Problem requirements: Beginning at the line that contains "vfov_deg: 37.8", output each line exactly through the end of the records, and drop any pictures.

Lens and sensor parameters

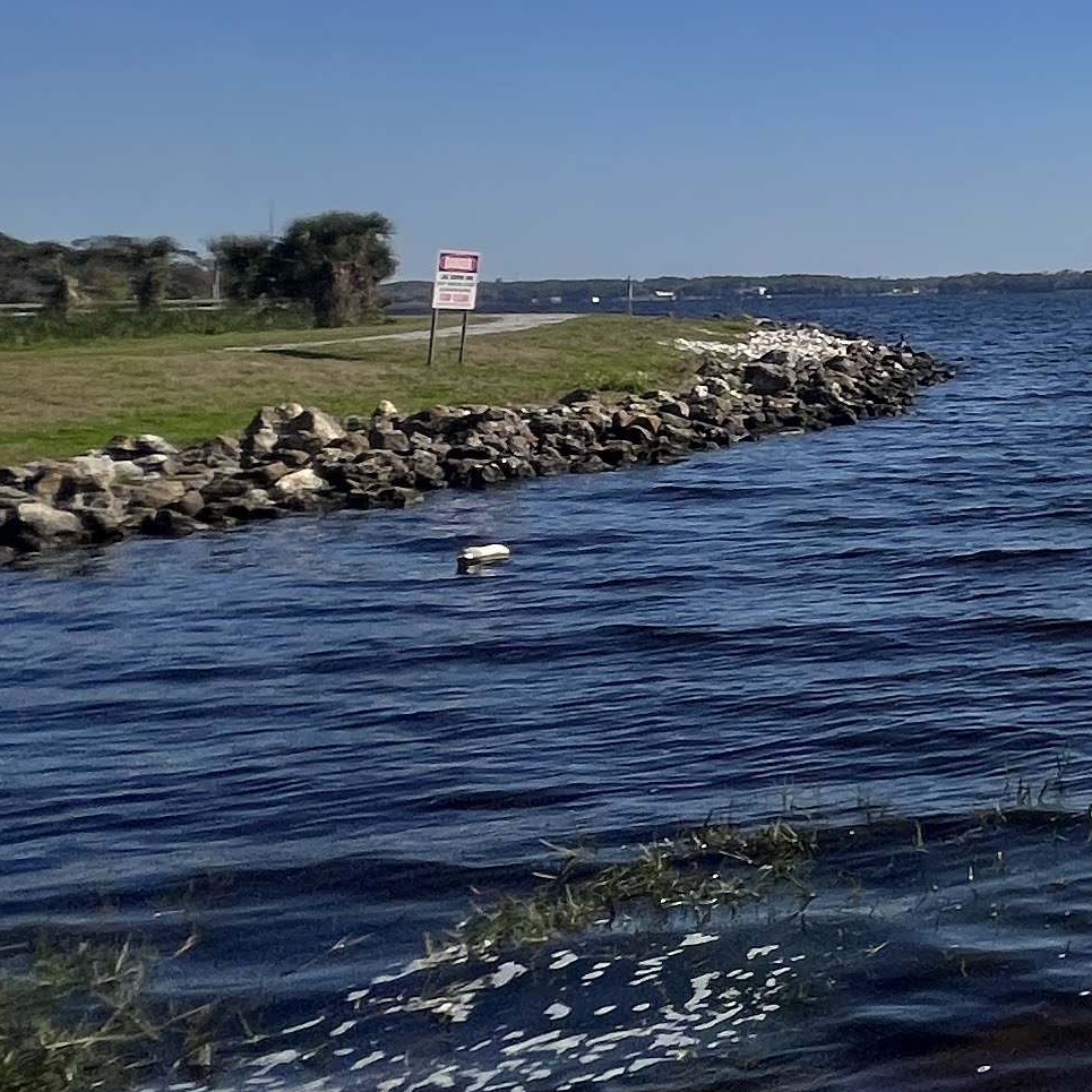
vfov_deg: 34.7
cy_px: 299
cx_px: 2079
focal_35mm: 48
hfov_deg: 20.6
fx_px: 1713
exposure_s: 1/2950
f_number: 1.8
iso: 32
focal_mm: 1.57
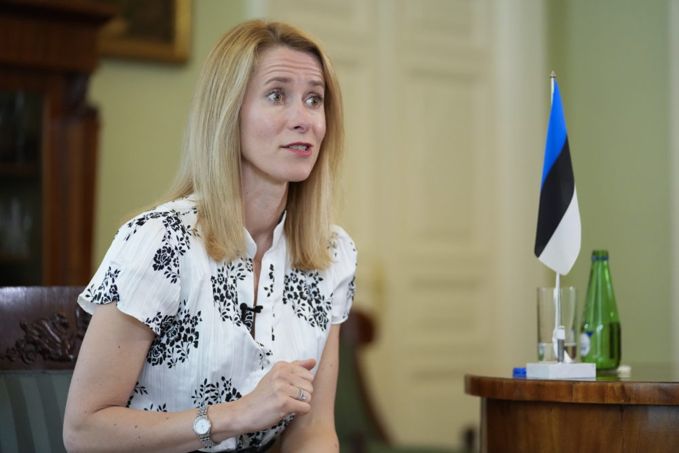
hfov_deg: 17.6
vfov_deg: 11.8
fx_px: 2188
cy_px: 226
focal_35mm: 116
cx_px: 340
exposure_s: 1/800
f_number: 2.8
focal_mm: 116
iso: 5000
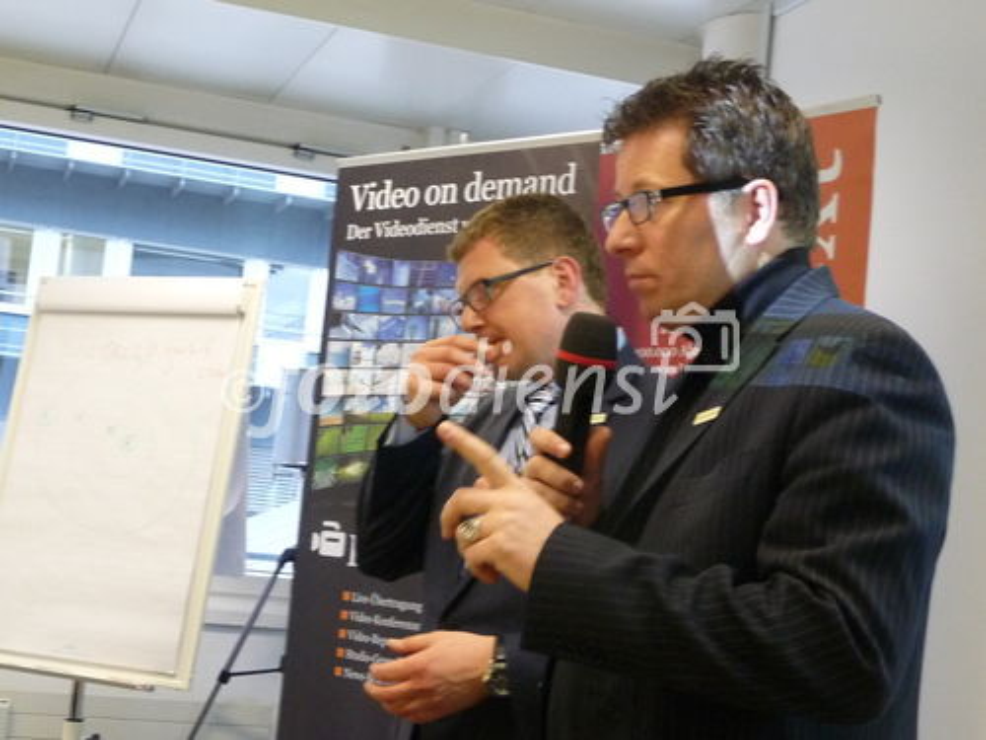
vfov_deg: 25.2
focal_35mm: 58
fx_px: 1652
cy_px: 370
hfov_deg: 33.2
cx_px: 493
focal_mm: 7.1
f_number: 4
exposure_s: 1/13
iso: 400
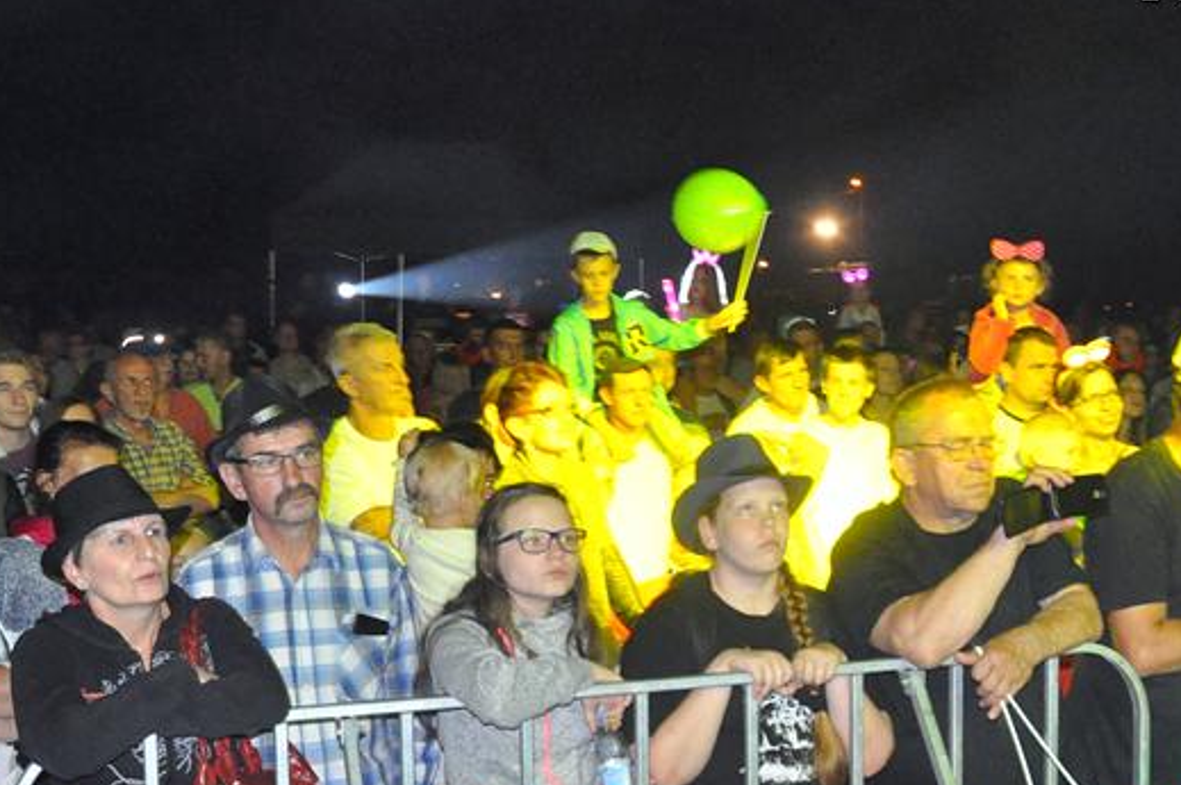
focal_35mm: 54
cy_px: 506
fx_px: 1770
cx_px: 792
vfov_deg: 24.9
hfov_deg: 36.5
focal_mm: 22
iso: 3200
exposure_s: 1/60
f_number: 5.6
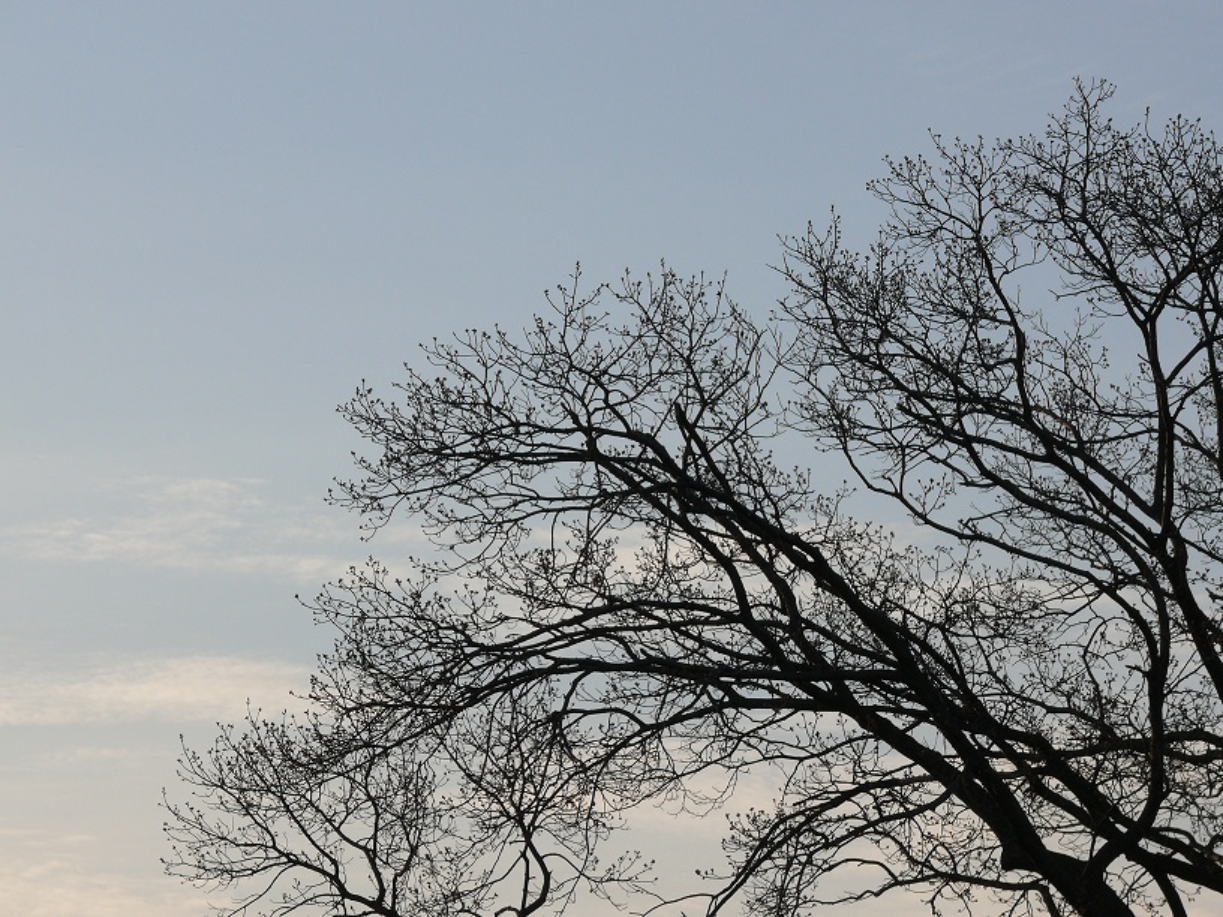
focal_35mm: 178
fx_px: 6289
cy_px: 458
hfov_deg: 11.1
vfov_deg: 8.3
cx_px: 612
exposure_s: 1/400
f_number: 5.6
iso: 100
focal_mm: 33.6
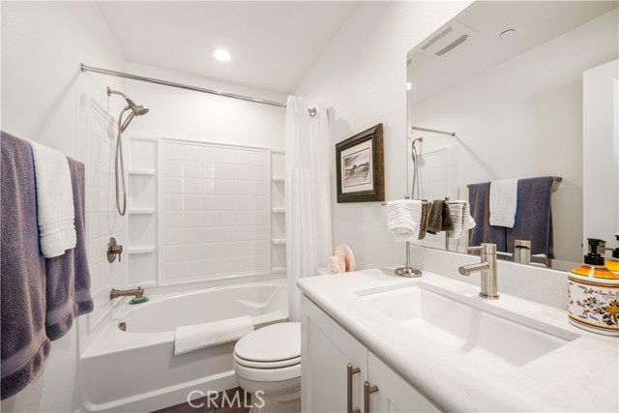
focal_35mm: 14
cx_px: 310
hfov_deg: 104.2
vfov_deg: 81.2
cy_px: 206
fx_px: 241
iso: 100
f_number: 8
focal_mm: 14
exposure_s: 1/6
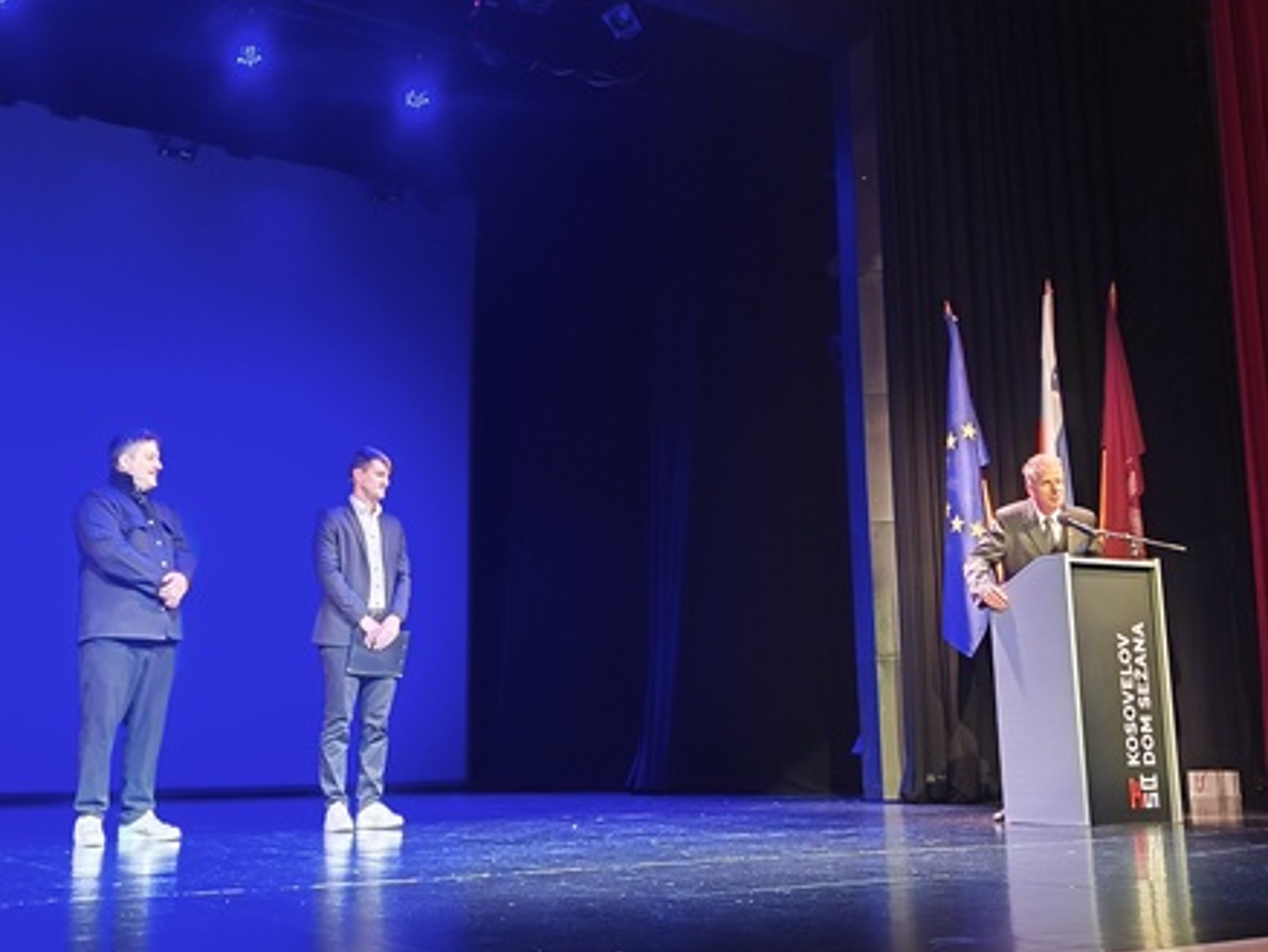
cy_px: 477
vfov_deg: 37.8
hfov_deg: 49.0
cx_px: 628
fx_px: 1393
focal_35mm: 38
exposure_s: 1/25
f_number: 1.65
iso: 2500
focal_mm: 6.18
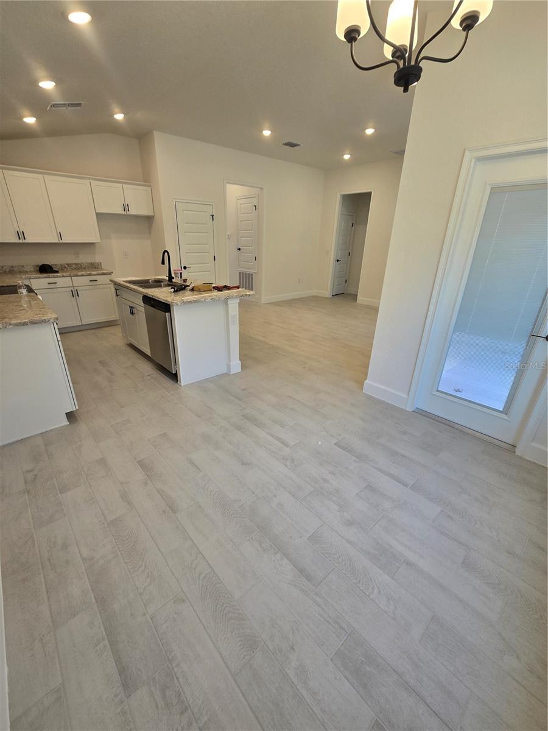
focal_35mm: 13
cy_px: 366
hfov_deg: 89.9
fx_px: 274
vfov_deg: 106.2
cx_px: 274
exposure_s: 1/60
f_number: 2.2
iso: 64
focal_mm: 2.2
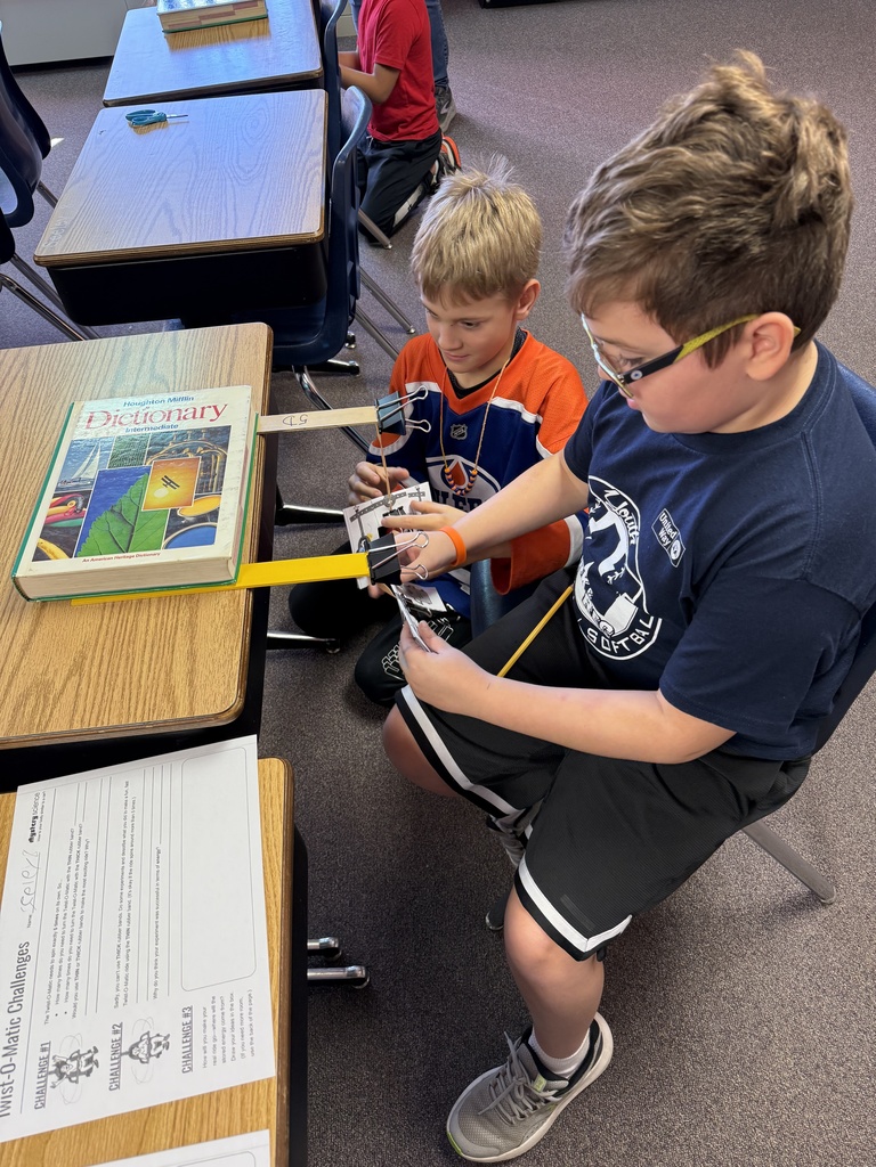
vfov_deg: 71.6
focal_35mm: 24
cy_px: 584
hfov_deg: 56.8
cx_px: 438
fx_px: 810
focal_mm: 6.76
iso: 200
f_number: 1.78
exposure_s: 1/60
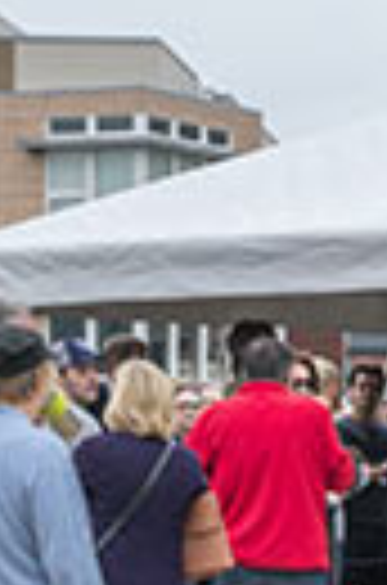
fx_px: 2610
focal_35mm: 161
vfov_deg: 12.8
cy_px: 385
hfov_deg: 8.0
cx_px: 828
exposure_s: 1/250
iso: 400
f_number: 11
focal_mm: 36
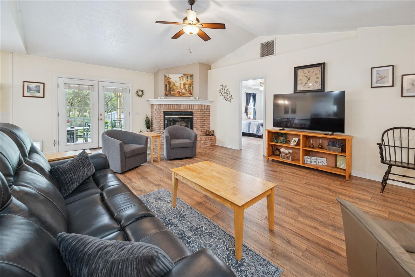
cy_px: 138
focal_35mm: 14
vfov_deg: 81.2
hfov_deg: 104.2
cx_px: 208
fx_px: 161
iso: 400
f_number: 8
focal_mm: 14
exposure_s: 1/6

The completed task:
vfov_deg: 37.8
hfov_deg: 49.0
cx_px: 628
fx_px: 1393
focal_35mm: 38
exposure_s: 1/25
f_number: 1.65
iso: 2500
focal_mm: 6.18
focal_35mm: 13
cy_px: 366
hfov_deg: 89.9
fx_px: 274
vfov_deg: 106.2
cx_px: 274
exposure_s: 1/60
f_number: 2.2
iso: 64
focal_mm: 2.2
vfov_deg: 71.6
focal_35mm: 24
cy_px: 584
hfov_deg: 56.8
cx_px: 438
fx_px: 810
focal_mm: 6.76
iso: 200
f_number: 1.78
exposure_s: 1/60
fx_px: 2610
focal_35mm: 161
vfov_deg: 12.8
cy_px: 385
hfov_deg: 8.0
cx_px: 828
exposure_s: 1/250
iso: 400
f_number: 11
focal_mm: 36
cy_px: 138
focal_35mm: 14
vfov_deg: 81.2
hfov_deg: 104.2
cx_px: 208
fx_px: 161
iso: 400
f_number: 8
focal_mm: 14
exposure_s: 1/6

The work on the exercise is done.